ACTIVITY ::
After locating the line with "Ist ihr Hund" in the data that follows, return it and every later line exactly, up to and including the line with "zuständige Stelle.".

AVAILABLE DATA ::
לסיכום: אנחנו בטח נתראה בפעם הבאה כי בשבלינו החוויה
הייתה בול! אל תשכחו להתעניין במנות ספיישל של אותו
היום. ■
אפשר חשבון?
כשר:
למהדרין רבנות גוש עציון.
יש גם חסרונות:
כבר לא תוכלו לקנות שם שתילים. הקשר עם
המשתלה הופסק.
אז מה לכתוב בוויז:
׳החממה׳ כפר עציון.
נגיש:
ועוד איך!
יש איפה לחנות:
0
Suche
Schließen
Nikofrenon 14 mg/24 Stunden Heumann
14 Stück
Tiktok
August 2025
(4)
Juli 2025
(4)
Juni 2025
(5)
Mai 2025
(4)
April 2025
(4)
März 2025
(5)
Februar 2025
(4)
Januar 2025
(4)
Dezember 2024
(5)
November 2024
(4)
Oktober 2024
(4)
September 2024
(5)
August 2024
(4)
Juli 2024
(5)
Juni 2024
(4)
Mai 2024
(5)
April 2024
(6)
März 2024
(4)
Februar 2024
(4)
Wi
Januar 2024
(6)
* * *
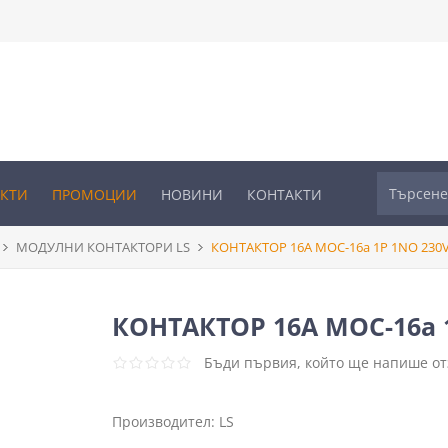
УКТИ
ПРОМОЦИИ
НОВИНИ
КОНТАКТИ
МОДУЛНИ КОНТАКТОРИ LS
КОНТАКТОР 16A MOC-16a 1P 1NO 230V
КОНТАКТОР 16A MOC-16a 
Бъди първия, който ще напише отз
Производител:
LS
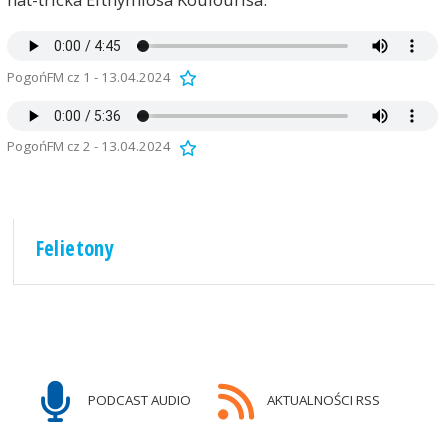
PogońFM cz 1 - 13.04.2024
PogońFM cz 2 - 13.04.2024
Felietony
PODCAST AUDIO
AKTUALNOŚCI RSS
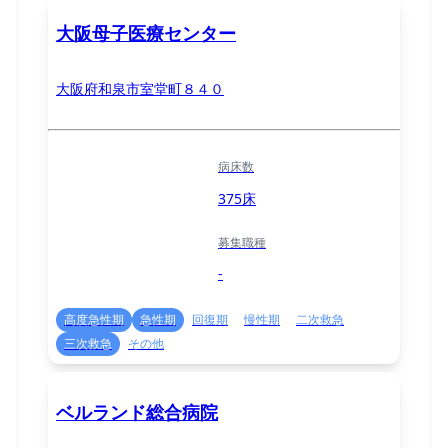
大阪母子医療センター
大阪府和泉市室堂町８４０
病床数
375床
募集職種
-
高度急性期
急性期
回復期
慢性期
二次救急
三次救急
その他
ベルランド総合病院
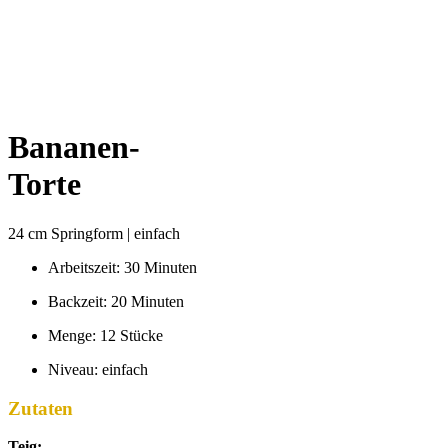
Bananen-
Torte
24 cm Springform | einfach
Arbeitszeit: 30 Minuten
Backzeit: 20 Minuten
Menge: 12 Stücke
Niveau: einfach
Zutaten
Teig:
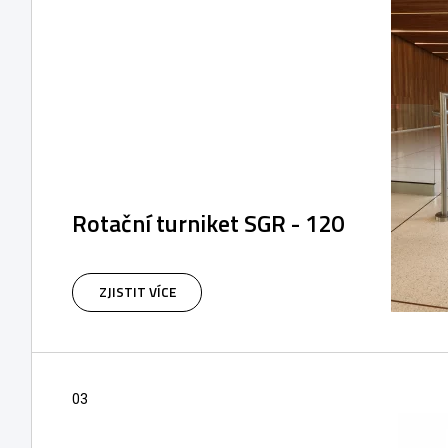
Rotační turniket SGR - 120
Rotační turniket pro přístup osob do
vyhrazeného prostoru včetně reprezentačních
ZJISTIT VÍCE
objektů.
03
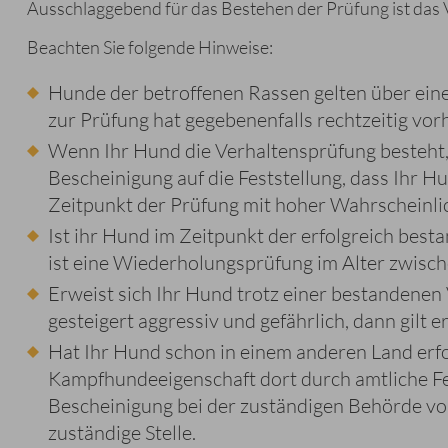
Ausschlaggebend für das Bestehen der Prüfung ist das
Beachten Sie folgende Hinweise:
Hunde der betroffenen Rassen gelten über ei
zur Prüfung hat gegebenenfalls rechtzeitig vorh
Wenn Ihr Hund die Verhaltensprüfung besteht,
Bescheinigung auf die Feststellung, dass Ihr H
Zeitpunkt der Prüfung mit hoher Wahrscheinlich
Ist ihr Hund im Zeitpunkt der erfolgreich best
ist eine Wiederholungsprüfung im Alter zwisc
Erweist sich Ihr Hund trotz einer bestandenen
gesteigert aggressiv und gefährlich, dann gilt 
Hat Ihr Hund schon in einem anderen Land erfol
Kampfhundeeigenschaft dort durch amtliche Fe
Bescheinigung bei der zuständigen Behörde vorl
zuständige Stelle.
* * *
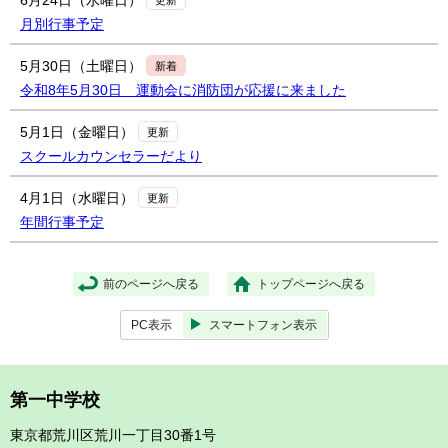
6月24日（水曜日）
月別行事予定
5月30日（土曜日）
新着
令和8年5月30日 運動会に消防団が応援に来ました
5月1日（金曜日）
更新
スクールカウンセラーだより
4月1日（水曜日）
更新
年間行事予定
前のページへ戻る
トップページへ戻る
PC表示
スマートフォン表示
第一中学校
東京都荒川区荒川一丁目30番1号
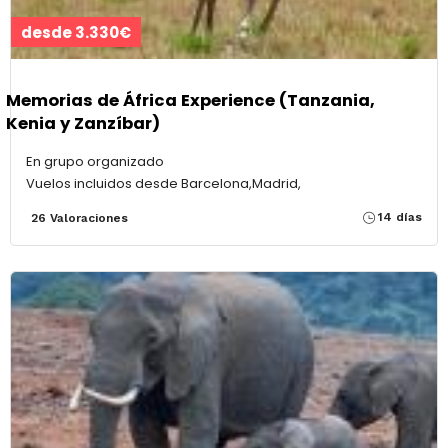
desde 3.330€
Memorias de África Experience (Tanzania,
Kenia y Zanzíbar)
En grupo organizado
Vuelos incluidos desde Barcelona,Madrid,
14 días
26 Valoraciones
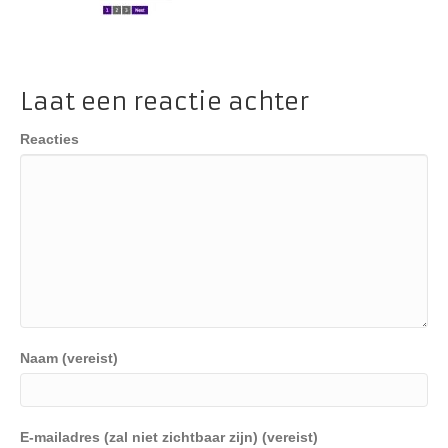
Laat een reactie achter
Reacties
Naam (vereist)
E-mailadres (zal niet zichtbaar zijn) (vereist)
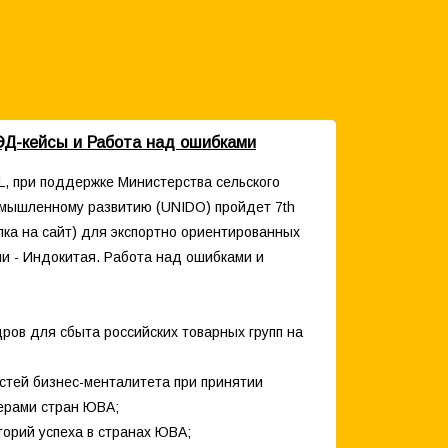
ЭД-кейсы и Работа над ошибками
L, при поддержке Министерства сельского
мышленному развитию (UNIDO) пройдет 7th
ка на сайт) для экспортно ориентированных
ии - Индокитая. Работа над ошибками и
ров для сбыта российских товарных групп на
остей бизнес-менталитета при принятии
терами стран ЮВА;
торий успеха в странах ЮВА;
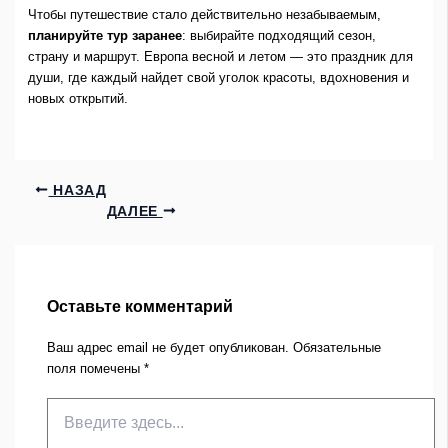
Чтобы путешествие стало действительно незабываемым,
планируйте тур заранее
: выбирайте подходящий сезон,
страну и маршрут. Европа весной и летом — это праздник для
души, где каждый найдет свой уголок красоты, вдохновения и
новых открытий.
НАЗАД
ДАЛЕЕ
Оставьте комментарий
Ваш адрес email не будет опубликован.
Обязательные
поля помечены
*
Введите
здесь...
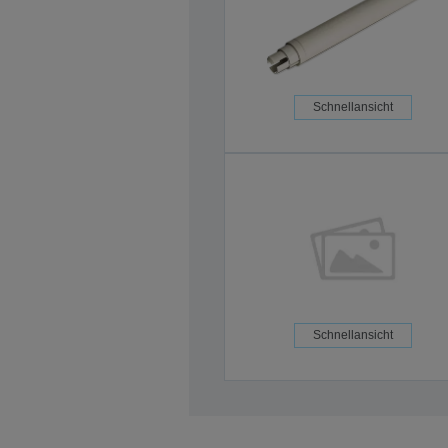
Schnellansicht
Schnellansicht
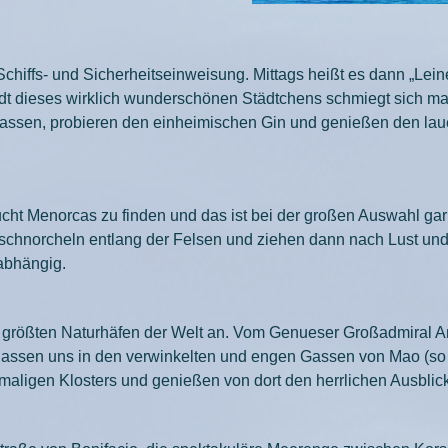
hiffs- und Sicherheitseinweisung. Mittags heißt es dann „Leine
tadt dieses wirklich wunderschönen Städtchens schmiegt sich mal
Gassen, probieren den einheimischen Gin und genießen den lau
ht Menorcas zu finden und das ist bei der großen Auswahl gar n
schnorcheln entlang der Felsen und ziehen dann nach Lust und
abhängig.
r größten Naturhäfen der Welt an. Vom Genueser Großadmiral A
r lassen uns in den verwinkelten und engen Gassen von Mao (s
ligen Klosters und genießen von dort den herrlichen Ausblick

EXERCISE RESULT ::
Ist ihr Hund im Zeitpunkt der erfolgreich best
ist eine Wiederholungsprüfung im Alter zwisc
Erweist sich Ihr Hund trotz einer bestandenen
gesteigert aggressiv und gefährlich, dann gilt 
Hat Ihr Hund schon in einem anderen Land erfol
Kampfhundeeigenschaft dort durch amtliche Fe
Bescheinigung bei der zuständigen Behörde vorl
zuständige Stelle.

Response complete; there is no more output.